ALBANY, GA (WALB) -  Africanized bees remain a threat in South Georgia.

Hundreds of emergency responders spent Tuesday learning how to deal with killer bees. It's part of an effort to prepare the community for the spring when more of the aggressive and dangerous bees could show up.

In October, 73-year old Curtis Davis died after he was stung hundreds of times when his bulldozer struck a hive in east Dougherty County.

While a firefighter's turn out gear is helpful, they learned Tuesday they may need beekeeping helmets and other tools on their trucks to deal with a situation involving killer bees.

How Africanized bees ended up in this Williamsburg Road field in southeast Dougherty County is still a mystery. What to do about them now is why hundreds of first responders gathered at the Albany Civic Center. They came from as far as Crisp County.

"Being first responders to incidents we want know what to do in a situation if there is a swarm," said Major Ken Partain, Crisp County Sheriff's Office.

To learn how to rescue victims like Curtis Davis who was covered in bees with hundreds of stings. Firefighters can use foam already on their trucks, but departments are urged to buy bee equipment.

"For those departments to go ahead and invest in some bee veils, invest in some bee suits," said Bill Owens, a bee keeper and firefighter.

Officials also encouraged hospitals to develop a plan.

"They're not all going to die off as fast so trying to deal with that in the back of the ambulance, on the way to the hospital, even when you get to the hospital," said Owens.

The worry is there will be more of these more aggressive, killer bees this spring.

"Spring is the time bees start expanding their nests, it's a time when they start reproducing and making more colonies," said Keith Delaplane, Ph.D. UGA Professor & Extension Entomologist.

That's why when the weather warms more traps like this one will go up in a three mile area and the community is asked not to disturb them.
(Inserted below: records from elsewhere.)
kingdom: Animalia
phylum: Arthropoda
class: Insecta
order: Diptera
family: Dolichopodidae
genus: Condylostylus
"If you mess with them we don't know whether we had anything in them on not number two they can be dangerous," said Barry Smith, Georgia Department of Agriculture Program Manager.

Which is why they say bee management through bee keepers is so important, to keep the friendlier European honey bees in Dougherty County in an effort to keep the Africanized bees from taking over.

There were a lot of questions Tuesday from first responders, and officials tried to answer them as best they could. Some have asked for another meeting to inform more first responders.

Officials have tested more than a hundred bees captured in the area. In four different colonies, they found Africanized bees. They will continue to test colonies through the spring.